Springer Nature is a global academic publishing company that advances discovery by publishing trusted research. Following the 2015 merger and subsequent growth with the acquisition of products, the company’s workflows became inundated with multiple systems and different data models driving article submissions from authors – a key business process. 

Data analysts across different teams would use several manual processes while navigating a complex ecosystem of multiple data stores to build an aggregate view of the business, identify trends and support data-driven decision-making.

This resulted in data silos, duplication of data due to multiple sources and difficulty in drawing insights to improve business processes. Data analysts struggled to derive business critical insights. This is where Sahaj stepped in.

A team of consultants from Sahaj built an aggregated submissions data model from different peer review systems for publishing scientific research papers. The objective was to aid and boost business teams’ efficiency while shielding them from changing data models or complexity in joining datasets, and eventually deliver better business outcomes

Unifying the Springer Nature Universe with Data Engineering

Consultants from Sahaj brought a product-thinking mindset to the table. The objective was to put the user first and design the product for self-service with focus on outcomes rather than outputs. The approach was rooted in foundational data architecture principles including distributed data ownership, robust data governance, prioritised data quality and the adoption of open standards to mitigate vendor lock-in and foster seamless interoperability.

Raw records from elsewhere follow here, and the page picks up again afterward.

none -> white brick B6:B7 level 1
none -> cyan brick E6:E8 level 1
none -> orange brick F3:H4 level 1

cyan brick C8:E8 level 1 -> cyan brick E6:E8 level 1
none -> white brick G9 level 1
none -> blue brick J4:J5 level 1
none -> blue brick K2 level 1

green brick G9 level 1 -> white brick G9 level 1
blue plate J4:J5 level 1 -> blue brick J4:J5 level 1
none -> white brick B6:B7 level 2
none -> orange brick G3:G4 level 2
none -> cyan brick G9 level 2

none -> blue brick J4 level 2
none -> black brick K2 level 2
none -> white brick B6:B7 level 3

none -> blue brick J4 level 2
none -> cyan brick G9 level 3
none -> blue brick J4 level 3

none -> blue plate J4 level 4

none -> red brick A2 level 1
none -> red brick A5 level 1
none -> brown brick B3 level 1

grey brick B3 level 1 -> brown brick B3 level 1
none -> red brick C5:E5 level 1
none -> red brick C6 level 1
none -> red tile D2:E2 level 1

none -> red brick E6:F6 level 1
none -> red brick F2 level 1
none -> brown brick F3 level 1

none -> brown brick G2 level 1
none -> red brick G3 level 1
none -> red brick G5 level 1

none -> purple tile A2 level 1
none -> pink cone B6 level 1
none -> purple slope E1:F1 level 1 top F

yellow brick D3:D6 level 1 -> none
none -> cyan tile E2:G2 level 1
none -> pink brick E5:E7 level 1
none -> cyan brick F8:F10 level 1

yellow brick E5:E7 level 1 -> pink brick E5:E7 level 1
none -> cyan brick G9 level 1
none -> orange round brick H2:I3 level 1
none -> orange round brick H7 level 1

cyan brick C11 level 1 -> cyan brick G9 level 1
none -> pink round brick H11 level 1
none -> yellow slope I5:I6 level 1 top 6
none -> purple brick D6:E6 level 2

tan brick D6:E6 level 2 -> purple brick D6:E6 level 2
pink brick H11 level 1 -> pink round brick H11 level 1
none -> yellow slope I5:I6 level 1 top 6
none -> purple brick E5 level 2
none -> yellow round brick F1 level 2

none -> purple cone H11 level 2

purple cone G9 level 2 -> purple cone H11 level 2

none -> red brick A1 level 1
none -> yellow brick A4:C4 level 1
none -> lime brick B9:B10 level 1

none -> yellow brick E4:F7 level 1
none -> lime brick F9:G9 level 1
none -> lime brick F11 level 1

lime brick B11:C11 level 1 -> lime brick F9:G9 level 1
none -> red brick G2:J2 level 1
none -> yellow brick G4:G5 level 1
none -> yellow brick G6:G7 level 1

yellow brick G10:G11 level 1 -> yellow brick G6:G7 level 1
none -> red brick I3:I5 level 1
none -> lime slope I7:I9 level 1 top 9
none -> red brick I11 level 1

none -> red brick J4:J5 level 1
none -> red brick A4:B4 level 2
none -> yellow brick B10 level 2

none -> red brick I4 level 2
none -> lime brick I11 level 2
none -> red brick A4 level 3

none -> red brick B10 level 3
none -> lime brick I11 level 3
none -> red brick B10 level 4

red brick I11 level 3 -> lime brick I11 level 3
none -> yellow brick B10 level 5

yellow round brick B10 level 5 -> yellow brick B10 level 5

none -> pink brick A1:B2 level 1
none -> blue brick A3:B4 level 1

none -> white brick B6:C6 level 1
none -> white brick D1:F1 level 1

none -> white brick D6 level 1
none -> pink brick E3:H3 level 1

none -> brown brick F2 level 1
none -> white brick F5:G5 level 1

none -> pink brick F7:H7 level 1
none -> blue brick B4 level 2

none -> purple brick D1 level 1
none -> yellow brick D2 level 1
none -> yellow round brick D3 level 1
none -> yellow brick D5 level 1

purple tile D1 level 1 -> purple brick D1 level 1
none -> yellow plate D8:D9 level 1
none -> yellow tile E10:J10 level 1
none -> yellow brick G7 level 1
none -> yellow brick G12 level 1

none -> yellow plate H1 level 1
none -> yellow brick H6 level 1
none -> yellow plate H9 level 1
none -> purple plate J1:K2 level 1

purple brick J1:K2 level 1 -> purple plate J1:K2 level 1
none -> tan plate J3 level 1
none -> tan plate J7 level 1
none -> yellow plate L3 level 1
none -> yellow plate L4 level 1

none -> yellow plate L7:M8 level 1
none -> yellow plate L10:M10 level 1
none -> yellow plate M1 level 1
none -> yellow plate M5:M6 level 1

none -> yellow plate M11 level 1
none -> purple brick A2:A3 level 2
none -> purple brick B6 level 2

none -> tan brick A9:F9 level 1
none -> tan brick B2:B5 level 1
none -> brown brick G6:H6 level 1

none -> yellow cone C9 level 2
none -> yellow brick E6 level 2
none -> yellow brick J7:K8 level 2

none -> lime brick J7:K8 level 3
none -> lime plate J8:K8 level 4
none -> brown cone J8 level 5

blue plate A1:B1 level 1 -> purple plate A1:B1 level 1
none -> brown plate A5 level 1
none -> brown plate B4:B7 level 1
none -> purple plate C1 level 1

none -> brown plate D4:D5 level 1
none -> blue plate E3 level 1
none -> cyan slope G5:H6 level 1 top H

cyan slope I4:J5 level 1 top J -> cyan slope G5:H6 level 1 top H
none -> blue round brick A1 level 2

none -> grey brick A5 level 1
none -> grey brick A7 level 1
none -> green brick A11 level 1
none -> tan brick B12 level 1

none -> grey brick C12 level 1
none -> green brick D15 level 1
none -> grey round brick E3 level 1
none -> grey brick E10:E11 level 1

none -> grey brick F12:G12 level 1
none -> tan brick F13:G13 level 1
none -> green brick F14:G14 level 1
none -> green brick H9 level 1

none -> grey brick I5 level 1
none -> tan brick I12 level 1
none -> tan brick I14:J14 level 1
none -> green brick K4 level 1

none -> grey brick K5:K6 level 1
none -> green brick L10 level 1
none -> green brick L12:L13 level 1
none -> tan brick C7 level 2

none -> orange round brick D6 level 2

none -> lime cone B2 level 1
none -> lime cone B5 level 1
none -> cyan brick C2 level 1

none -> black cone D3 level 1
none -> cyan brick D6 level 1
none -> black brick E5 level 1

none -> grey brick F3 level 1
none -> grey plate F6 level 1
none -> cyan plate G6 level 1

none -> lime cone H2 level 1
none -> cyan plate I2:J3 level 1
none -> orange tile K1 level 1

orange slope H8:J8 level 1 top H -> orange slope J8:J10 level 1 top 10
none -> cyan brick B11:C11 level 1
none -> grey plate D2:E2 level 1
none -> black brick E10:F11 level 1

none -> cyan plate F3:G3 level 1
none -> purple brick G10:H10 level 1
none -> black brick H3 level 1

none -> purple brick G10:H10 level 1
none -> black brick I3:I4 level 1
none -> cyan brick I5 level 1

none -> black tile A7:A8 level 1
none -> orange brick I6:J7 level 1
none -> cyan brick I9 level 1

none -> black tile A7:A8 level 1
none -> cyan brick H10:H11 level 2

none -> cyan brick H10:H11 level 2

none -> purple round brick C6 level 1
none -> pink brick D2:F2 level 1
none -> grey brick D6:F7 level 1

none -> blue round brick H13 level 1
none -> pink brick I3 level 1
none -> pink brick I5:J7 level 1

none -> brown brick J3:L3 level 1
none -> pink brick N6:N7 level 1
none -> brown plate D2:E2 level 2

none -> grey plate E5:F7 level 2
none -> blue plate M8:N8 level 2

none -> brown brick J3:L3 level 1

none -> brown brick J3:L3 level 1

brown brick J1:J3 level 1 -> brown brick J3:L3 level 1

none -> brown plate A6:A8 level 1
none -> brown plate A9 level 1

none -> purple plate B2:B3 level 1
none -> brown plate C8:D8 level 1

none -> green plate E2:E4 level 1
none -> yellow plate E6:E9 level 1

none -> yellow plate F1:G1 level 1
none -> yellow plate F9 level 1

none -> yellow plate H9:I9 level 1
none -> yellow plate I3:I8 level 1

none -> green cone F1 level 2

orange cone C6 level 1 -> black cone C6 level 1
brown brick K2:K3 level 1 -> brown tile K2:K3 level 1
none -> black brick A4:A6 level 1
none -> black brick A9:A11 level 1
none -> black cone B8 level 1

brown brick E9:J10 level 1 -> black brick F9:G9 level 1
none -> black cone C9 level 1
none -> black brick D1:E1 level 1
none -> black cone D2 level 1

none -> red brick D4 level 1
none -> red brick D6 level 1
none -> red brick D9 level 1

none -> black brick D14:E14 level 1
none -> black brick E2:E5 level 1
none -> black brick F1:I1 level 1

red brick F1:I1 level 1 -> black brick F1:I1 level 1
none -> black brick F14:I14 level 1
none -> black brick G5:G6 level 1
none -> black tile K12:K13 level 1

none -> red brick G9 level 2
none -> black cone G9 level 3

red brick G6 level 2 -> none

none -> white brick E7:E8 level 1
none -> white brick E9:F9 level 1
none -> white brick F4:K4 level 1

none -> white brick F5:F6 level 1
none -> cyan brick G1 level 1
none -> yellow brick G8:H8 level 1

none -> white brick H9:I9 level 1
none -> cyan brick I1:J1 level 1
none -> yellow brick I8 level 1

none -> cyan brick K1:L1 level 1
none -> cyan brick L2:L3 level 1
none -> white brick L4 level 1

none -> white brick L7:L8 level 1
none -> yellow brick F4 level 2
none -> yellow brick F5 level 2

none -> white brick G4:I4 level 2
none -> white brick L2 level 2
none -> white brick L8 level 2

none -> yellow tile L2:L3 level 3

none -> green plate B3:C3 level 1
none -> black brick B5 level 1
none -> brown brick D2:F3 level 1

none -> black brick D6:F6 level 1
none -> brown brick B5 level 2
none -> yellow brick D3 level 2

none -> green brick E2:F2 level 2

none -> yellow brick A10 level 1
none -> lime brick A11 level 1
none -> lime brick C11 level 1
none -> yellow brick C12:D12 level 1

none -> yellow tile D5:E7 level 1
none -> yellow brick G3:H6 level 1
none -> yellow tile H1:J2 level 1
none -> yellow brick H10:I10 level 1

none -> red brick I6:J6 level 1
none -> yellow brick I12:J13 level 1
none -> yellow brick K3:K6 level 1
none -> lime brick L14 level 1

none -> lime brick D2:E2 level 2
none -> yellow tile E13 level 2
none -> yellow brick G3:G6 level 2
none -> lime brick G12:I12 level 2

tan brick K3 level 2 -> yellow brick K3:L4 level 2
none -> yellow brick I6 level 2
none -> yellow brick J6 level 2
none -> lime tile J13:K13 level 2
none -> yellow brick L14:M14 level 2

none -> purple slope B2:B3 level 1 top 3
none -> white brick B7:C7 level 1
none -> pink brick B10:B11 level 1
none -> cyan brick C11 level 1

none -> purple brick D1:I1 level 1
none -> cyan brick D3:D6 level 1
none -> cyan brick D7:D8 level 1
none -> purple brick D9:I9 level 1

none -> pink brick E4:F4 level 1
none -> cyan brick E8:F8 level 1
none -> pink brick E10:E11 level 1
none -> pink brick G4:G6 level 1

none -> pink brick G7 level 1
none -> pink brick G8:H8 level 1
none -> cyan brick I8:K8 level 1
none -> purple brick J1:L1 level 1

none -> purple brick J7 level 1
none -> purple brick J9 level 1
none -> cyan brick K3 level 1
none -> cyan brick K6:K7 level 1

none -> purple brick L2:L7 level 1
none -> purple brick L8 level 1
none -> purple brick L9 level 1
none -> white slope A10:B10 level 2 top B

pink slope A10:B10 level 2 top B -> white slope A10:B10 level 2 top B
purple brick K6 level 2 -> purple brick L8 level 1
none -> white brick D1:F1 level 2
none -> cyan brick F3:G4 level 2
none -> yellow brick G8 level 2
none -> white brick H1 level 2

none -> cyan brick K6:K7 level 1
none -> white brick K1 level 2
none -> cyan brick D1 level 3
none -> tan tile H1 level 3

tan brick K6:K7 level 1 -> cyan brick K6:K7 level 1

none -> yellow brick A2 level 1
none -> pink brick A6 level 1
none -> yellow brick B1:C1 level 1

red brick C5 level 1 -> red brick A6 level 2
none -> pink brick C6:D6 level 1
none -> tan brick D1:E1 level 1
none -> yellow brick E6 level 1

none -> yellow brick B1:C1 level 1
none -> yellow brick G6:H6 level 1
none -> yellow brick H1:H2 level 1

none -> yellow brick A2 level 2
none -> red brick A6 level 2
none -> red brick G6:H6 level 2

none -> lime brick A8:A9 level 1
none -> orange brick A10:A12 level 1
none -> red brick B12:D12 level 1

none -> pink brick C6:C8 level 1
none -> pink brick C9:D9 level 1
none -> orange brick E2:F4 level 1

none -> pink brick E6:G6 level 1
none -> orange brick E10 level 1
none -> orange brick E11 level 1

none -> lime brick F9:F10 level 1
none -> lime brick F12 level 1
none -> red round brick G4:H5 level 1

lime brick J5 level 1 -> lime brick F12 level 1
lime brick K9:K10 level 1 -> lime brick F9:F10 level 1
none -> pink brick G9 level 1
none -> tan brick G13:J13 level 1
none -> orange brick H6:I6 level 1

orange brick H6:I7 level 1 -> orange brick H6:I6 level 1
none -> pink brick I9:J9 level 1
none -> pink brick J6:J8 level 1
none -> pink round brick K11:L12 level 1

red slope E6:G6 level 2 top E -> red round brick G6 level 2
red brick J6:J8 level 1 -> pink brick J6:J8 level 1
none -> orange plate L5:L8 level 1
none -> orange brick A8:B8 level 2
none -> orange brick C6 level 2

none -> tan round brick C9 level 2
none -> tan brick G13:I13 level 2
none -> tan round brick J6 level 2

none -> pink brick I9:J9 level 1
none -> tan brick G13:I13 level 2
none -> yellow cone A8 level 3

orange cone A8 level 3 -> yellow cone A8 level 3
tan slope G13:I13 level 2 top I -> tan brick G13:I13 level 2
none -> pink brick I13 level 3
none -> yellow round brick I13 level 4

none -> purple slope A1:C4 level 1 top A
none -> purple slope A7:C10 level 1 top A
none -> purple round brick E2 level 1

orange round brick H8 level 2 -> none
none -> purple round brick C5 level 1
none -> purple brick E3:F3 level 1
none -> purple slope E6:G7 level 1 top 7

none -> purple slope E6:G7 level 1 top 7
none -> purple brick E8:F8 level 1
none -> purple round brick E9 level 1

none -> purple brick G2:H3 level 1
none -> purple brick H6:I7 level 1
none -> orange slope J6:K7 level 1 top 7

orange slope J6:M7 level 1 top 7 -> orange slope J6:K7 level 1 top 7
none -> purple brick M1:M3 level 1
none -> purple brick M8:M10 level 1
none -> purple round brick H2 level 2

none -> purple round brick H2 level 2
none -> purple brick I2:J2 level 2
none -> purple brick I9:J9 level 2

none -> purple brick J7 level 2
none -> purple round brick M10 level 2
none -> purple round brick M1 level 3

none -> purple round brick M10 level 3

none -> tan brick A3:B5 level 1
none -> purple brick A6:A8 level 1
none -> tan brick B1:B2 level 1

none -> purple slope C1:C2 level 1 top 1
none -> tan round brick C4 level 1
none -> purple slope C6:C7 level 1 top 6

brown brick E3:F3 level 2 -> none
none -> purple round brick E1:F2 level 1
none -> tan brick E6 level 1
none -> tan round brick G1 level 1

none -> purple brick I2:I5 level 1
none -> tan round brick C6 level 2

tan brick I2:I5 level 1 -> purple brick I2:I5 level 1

Below is a very high-level simplified view of the data landscape before Sahaj partnered with Springer Nature. Numerous data sources across the landscape made it tough for teams to compile consistent reports.

The team crafted a solution that would provide a single unified view of submissions across the business. This is how the data landscape evolved following Sahaj’s partnership with Springer Nature:

Core components of the solution included:

  • Automated Data pipelines to extract load and transform data from multiple submissions systems into a single data product with essential data elements that would allow several consumer-driven representations by combining with other available data products.
  • Data product built with embedded non-functional requirements and data quality attributes such as freshness of data, data lineage, alerts, monitoring and self-service support for the consumers. Data pipelines have been in production for over a year now; earlier, there were 1-2 production incidents per month on an average, all of which were reported by automated alerts and monitoring solutions in place. Time to resolution was about 8 hours on an average to detect and release a fix into production.
  • For the tech stack, we chose dbt for efficient, best-practice data transformation and model management. Apache Airflow was used to automate workflows for efficient data processing and scheduling, and providing a powerful, reliable solution for managing pipelines. re_data enabled upfront observability, helping us catch and rectify bad data in pipelines, ensuring a reliable end product.

Outcome & Impact

The Joint Submissions Data Product has resulted in a transformative impact on the business by unlocking new opportunities, improving decision-making and driving innovation across several business teams. Currently, the data product is used by over 32 teams across the business and this number is growing.

  1. Analytics teams across the business are using joint submission datasets to build meaningful reports that did not exist before. These reports have over 13,000 monthly page views and continue to increase.
  1. It serves as a critical data point that enables centralised strategic decision-making and aids increased content in collections. Collection reports built on joint submission dataset serve as a key metric to measure performance of collections and provide key insights to adapt new strategies for greater impact. 
  1. Business teams had a very complex data pipeline that was updated manually to understand rejections. They now update these reports daily. Step change is huge in what can be done with this data in driving content retention strategies.  
  1. With the rejection tracker report, business teams now understand the key areas of improvement for content retention. 
  1. Joint submissions data product has allowed the business intelligence teams to build a journal health dashboard to manage the articles pipeline and understand the bottlenecks in the process and provide actionable insights to the editorial teams that leads to reduced turnaround times. As a result, author experience is positive consistently.
  1. Business had an unclear approach to data matching when extracting reports prior to joint submissions data product. They now have a streamlined approach which delivers quality data daily to the end users. 
  1. The Transfers part of the data product allows end-to-end visibility into the journeys of authors and manuscripts within Springer Nature, enabling daily situational awareness of performance vs targets as well as creating the foundation for developing sophisticated content retention strategies.

Conclusion

Joint Submissions Data Product has built a solid foundation that will deliver business impact in the future both in terms of content acquisition and content retention. It has enabled business teams to make strategic data-driven decisions. The availability of basic submissions data in one place in a structured manner enables better business opportunities and the product continues to evolve as business use-cases grow.